I'll take a break here and divide it into several posts, or it will just be too much in one post. But I'll be back with more adventures!
 

Tuesday, December 23, 2014

My Templestay Cultural Experience: Cheongamsa Temple Stay

Upon arriving in Korea, I had set traditional Korean culture to be on my list of things to experience here. When I learned about temple stay's in my Korean Culture Society Class, I wanted to take the chance to immerse myself and learn about one of Korea's three main religions.  

Cheongamsa Temple is located in the mountains in the city of Gimcheom, which was a 3 hour train ride from my university. After getting off of Gimcheon station, our group took a taxi to the temple. Upon arriving there around the evening hours, the temperature quickly dropped. The fall season here is too short, and the temperature is the coldest I have experienced (Yikes! Winter will be much colder). Although the air around us was cold, the surrounding atmosphere of the temple was warm, cozy, and radiated relaxing vibes. I couldn't wait for my two days of cultural experience, smiles, and company of good people. 

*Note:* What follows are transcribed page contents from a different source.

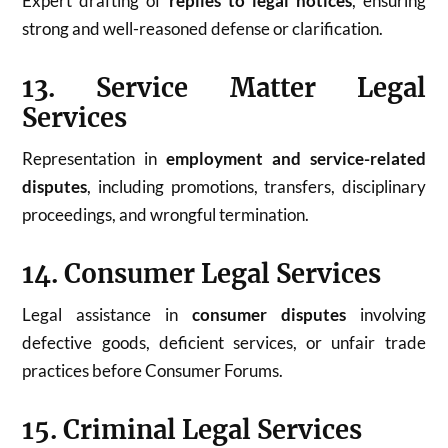
Expert drafting of
replies to legal notices
, ensuring
strong and well-reasoned defense or clarification.
13. Service Matter Legal
Services
Representation in
employment and service-related
disputes
, including promotions, transfers, disciplinary
proceedings, and wrongful termination.
14. Consumer Legal Services
Legal assistance in
consumer disputes
involving
defective goods, deficient services, or unfair trade
practices before Consumer Forums.
15. Criminal Legal Services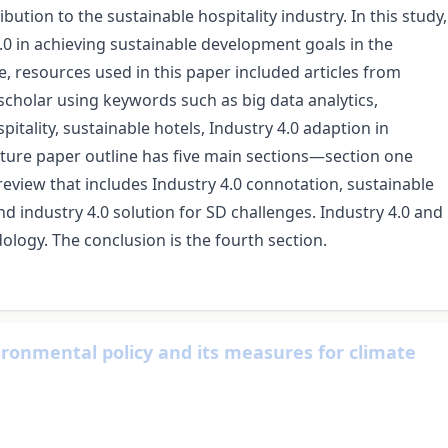
ution to the sustainable hospitality industry. In this study,
.0 in achieving sustainable development goals in the
ue, resources used in this paper included articles from
scholar using keywords such as big data analytics,
ospitality, sustainable hotels, Industry 4.0 adaption in
rature paper outline has five main sections—section one
 review that includes Industry 4.0 connotation, sustainable
nd industry 4.0 solution for SD challenges. Industry 4.0 and
dology. The conclusion is the fourth section.
ronmental policy and its measures for climate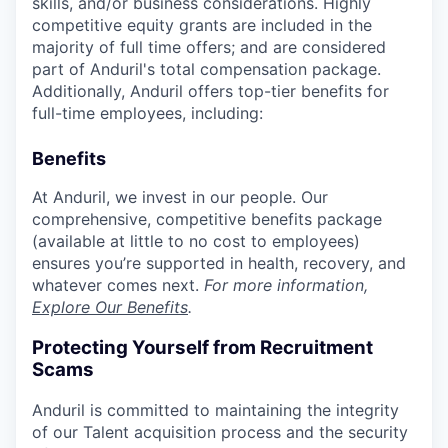
skills, and/or business considerations. Highly
competitive equity grants are included in the
majority of full time offers; and are considered
part of Anduril's total compensation package.
Additionally, Anduril offers top-tier benefits for
full-time employees, including:
Benefits
At Anduril, we invest in our people. Our
comprehensive, competitive benefits package
(available at little to no cost to employees)
ensures you’re supported in health, recovery, and
whatever comes next.
For more information,
Explore Our Benefits
.
Protecting Yourself from Recruitment
Scams
Anduril is committed to maintaining the integrity
of our Talent acquisition process and the security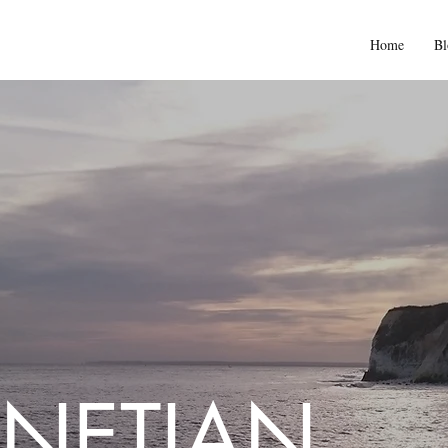
Home
Bl
NETIAN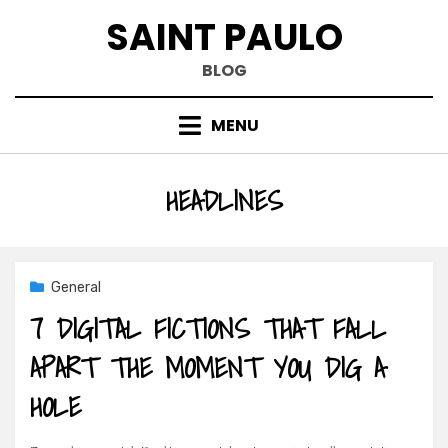
Skip
SAINT PAULO
to
content
BLOG
MENU
TAG
:
HEADLINES
General
7 DIGITAL FICTIONS THAT FALL
APART THE MOMENT YOU DIG A
HOLE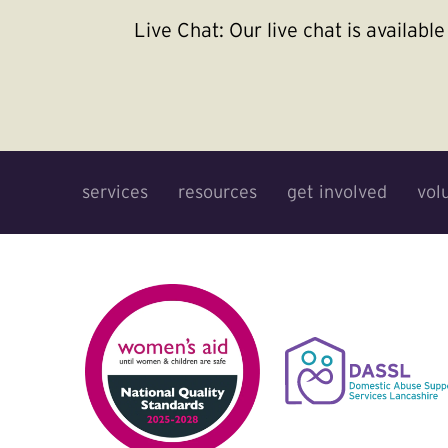
Live Chat:
Our live chat is availab
services
resources
get involved
vol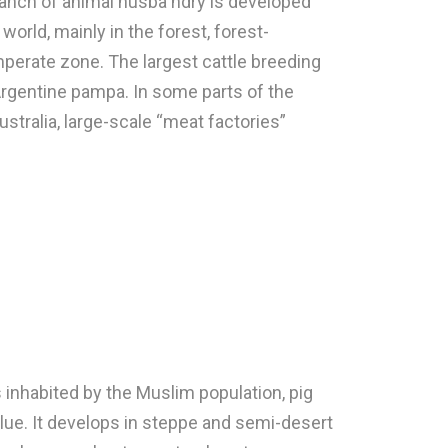
branch of animal husba ndry is developed
world, mainly in the forest, forest-
perate zone. The largest cattle breeding
 Argentine pampa. In some parts of the
ustralia, large-scale “meat factories”
 inhabited by the Muslim population, pig
alue. It develops in steppe and semi-desert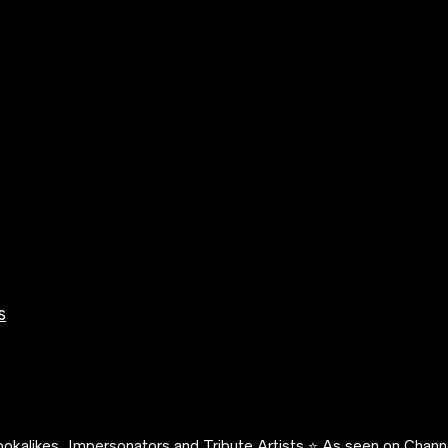
s
okalikes, Impersonators and Tribute Artists ⭐️ As seen on Channe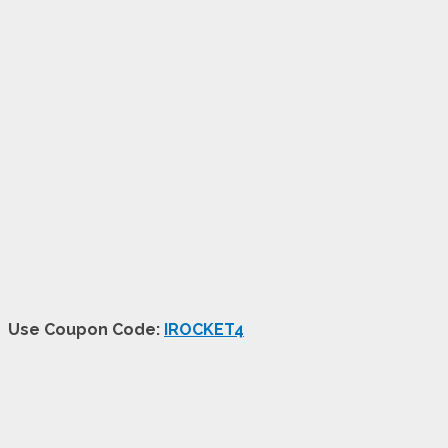
Use Coupon Code:
IROCKET4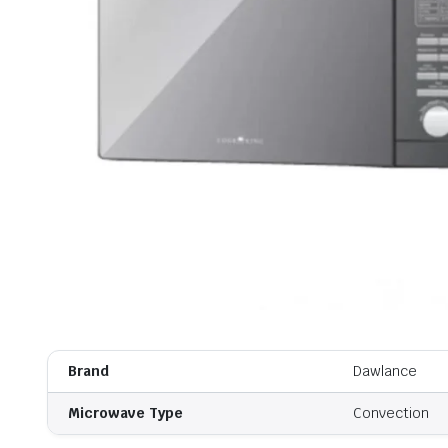
Brand
Dawlance
Microwave Type
Convection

As our group checked-in, we were given an introduction to the temple and the temple stay program. Cheongamsa Temple is located under Mt. Sudosan in Pyeongchon-ri. The temple was founded by Dosen, a Korean Buddhist monk who lived during the Shilla Dynasty period. The temple was also subjected to fire several times and as a result underwent destruction and reconstruction several times. 
After the introduction, dinner was served. All meals were vegetarian and in buffet style. It was very delicious! (Especially for a vegetarian like myself). Everyone washed their own dishes and thanked the monks for the food. 

The next activity was the lotus lantern craft making. Everyone was given a candle and flower petal papers to make their lantern. We then wrote our wishes and dreams on the lantern. I wrote something to the lines of "I wish for myself to live a long and healthy life full of joy". All our lanterns were lit and placed under a carved statue of the temple. 

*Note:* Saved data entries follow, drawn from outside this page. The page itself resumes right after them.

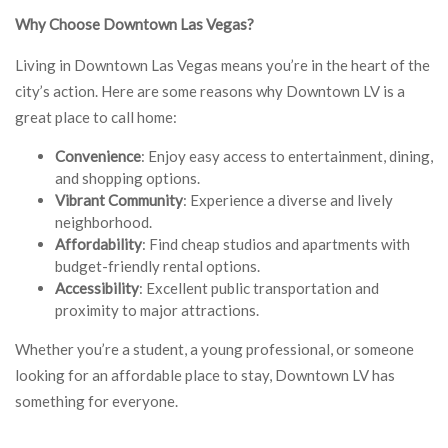
Why Choose Downtown Las Vegas?
Living in Downtown Las Vegas means you’re in the heart of the
city’s action. Here are some reasons why Downtown LV is a
great place to call home:
Convenience
: Enjoy easy access to entertainment, dining,
and shopping options.
Vibrant Community
: Experience a diverse and lively
neighborhood.
Affordability
: Find cheap studios and apartments with
budget-friendly rental options.
Accessibility
: Excellent public transportation and
proximity to major attractions.
Whether you’re a student, a young professional, or someone
looking for an affordable place to stay, Downtown LV has
something for everyone.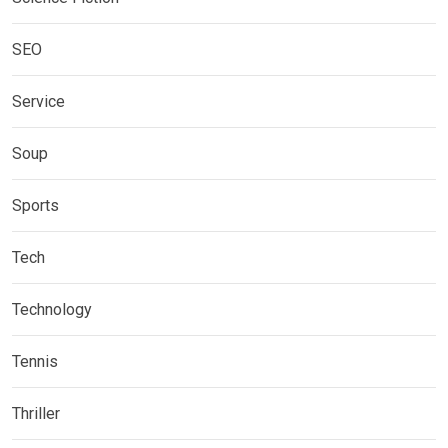
SEO
Service
Soup
Sports
Tech
Technology
Tennis
Thriller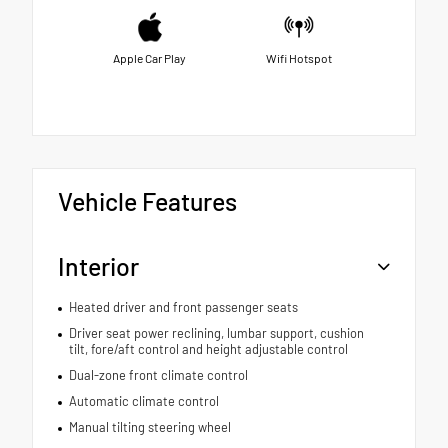
Apple Car Play
Wifi Hotspot
Vehicle Features
Interior
Heated driver and front passenger seats
Driver seat power reclining, lumbar support, cushion
tilt, fore/aft control and height adjustable control
Dual-zone front climate control
Automatic climate control
Manual tilting steering wheel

Other activities we did included sitting meditation (called the 5-element sitting meditation) and a meditation moment/dance called the Taegeukgwon. After doing the meditation and dance, I felt a lot more energy and relaxation in my body. I have to admit it was really difficult because sitting down squeezed together with everyone in silence with our backs straight and attention focused on the mind for 5 minutes seemed like it took forever. 

That night, we slept early: at 10:30.

The bells struck at 4:30 in the morning and everyone woke up, got ready and gathered in the main hall to do the morning worship in front of the Buddha statues. Altogether, we bowed 108 times. Yes! My arms and knees were in pain afterwards. However, my mind felt so clear afterwards and my mood changed from being tired and lazy to very uplifting and vibrant. I thought to myself that I wanted to feel this way even morning and to start my day with a positive mind. I also learned that the monks do 3,000 or 8,000 bows of gratitude each day. 

Everyone had breakfast and afterwards, headed down to harvest cabbages and make kimchi. I was really looking forward to this event because after staying in Korea for nearly 2 months now, I ate kimchi as a side dish almost everyday and was curious how kimchi is made. We arrived at our destination and it was beautiful! 




The kimchi event was held outdoors in the countryside with a beautiful scenery. The mountains had trees full vibrant fall colors, old folk houses, and many persimmon trees. There were several large tables with about 50 heads of cut napa cabbages on each. We were all given aprons and there were nice ajummas (helpers) on each table guiding us and explaining how kimchi is made. Everyone has happy and excited, especially because we each got to take our kimchi's home. Lunch was then prepared for us by excellent cooks and helpers of the event. After eating, I felt a little sad because this was our last event and everyone will be saying their farewells. 




I learned so many wonderful things through this experience about Korean religion and culture.